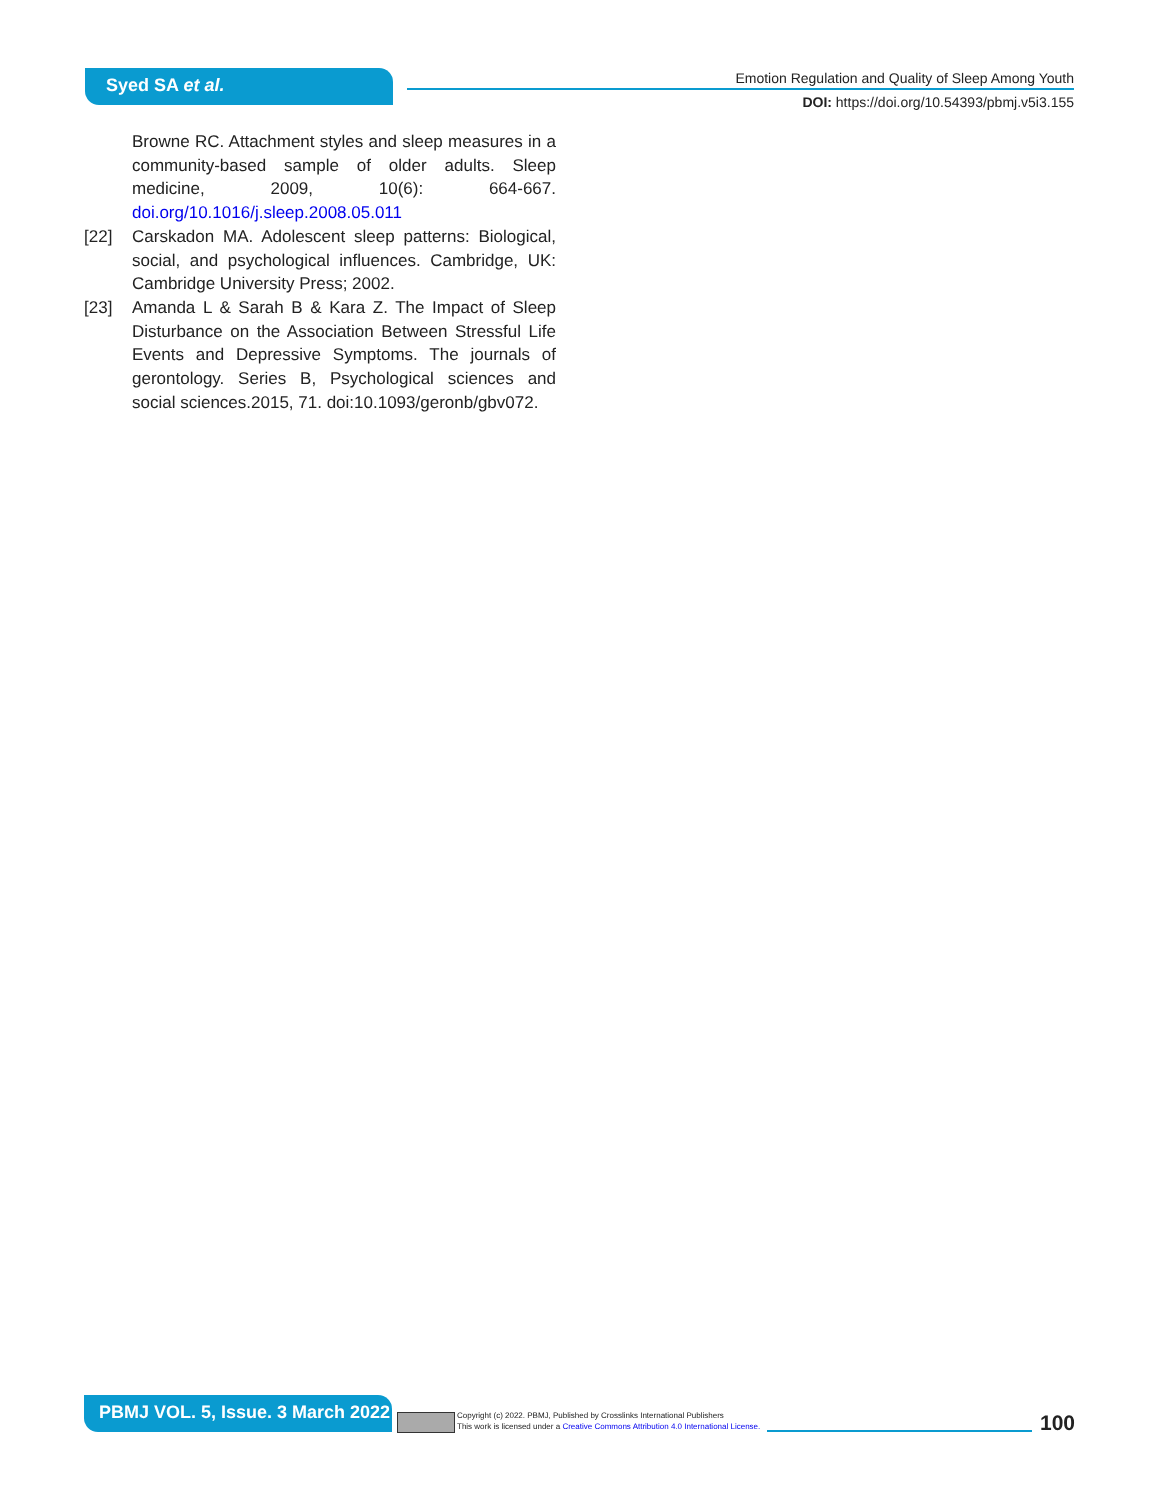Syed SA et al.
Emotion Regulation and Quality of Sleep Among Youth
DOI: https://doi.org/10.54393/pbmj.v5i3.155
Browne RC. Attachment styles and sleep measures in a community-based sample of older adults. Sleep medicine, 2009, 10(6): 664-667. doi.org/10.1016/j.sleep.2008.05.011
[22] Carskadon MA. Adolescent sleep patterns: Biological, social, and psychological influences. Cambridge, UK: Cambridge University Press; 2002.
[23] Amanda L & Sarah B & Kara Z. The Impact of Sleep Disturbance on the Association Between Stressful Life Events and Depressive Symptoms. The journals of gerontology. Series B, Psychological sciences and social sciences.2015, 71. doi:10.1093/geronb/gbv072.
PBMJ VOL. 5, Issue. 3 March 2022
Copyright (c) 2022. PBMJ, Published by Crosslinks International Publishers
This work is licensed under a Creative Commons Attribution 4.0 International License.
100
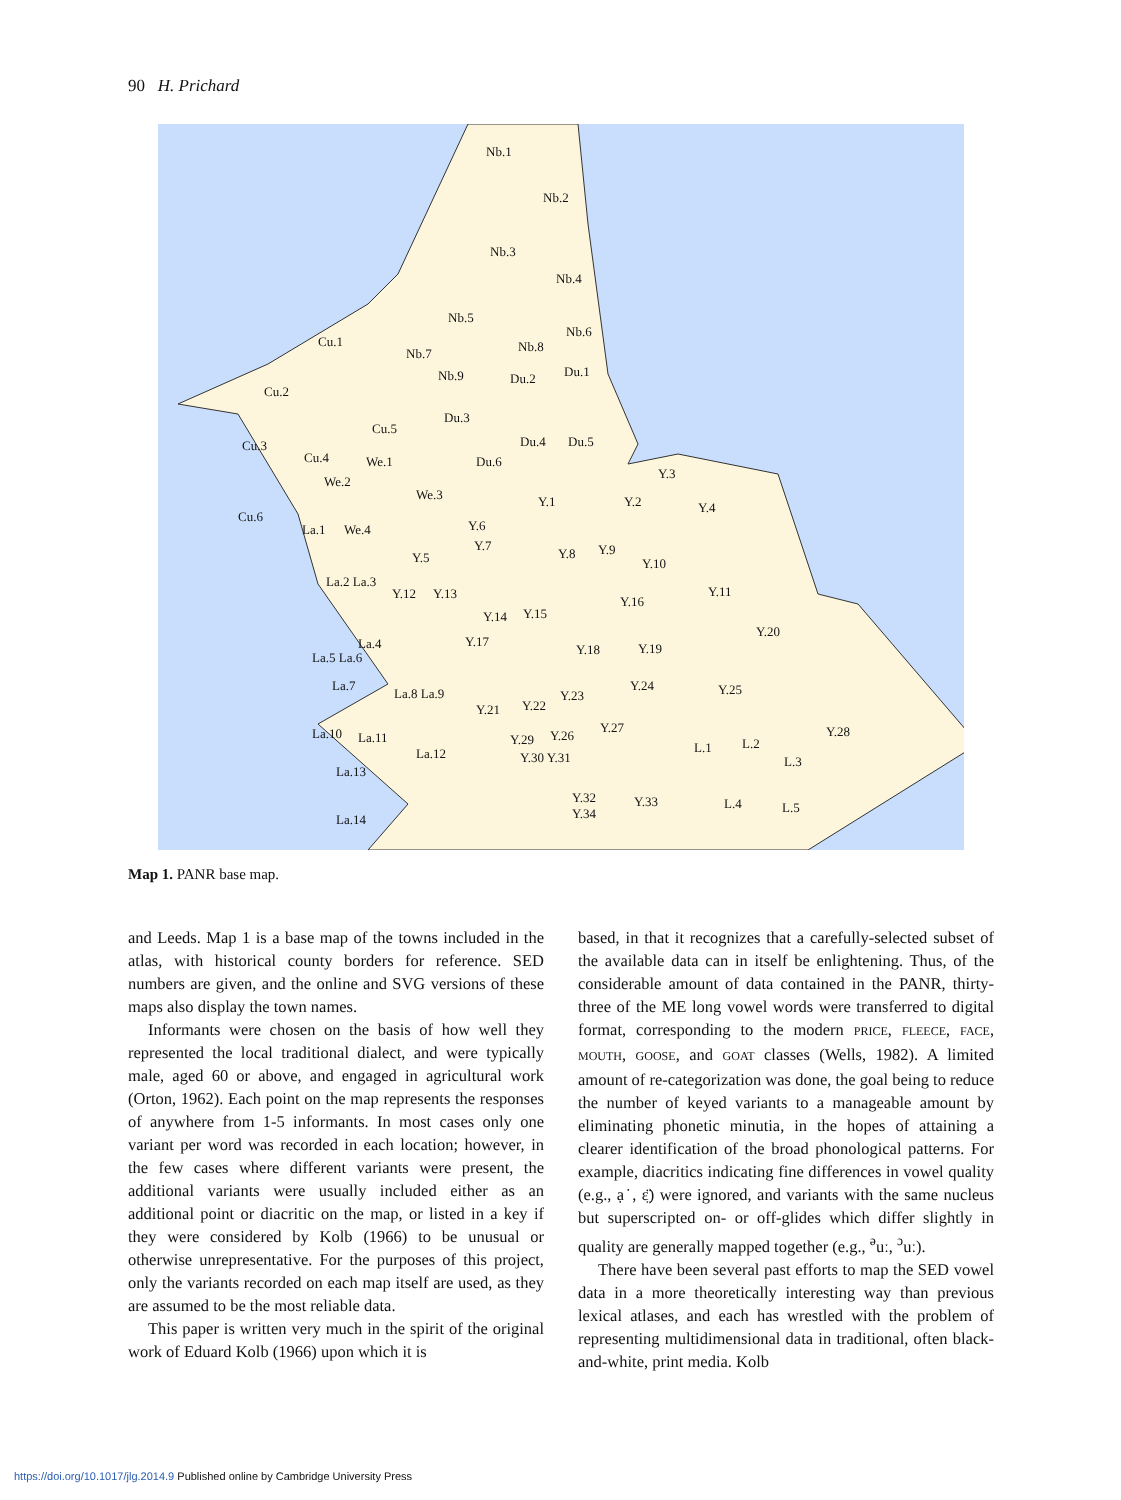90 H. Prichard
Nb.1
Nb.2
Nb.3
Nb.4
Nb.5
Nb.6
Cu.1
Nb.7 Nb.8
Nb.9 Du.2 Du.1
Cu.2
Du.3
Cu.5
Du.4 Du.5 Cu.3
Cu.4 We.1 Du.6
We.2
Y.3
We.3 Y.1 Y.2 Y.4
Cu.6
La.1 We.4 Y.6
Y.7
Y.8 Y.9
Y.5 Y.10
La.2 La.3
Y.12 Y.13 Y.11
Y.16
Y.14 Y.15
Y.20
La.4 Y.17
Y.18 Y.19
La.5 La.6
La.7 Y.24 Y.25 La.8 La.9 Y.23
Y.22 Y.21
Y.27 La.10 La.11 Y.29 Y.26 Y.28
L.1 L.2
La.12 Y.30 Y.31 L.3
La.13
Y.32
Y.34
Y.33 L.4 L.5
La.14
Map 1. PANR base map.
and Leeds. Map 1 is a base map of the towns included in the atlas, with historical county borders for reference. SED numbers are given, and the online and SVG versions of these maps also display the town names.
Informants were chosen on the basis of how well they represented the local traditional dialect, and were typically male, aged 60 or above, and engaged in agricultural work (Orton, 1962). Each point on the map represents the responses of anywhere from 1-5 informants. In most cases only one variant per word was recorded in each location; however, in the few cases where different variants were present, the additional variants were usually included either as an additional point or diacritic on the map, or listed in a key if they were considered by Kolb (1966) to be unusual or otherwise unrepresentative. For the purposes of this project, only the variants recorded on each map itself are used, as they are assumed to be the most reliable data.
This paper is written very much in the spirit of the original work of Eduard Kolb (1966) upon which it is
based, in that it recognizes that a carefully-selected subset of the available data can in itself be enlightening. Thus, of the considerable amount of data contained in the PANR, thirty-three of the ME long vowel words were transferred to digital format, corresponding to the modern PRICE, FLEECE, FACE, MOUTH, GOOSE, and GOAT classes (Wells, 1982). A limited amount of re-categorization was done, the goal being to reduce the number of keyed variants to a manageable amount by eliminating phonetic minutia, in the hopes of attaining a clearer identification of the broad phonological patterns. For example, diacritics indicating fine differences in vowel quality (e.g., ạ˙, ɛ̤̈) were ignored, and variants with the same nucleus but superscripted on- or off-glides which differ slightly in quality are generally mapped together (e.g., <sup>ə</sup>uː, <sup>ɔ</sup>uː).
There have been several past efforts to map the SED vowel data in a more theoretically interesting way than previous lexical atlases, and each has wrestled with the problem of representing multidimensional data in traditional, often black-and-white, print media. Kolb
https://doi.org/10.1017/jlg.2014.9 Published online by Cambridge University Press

=======

* _ACTIVITY_: Note each line above that holds "University", then copy all of them.

* _EXERCISE RESULT_:
[22] Carskadon MA. Adolescent sleep patterns: Biological, social, and psychological influences. Cambridge, UK: Cambridge University Press; 2002.
https://doi.org/10.1017/jlg.2014.9 Published online by Cambridge University Press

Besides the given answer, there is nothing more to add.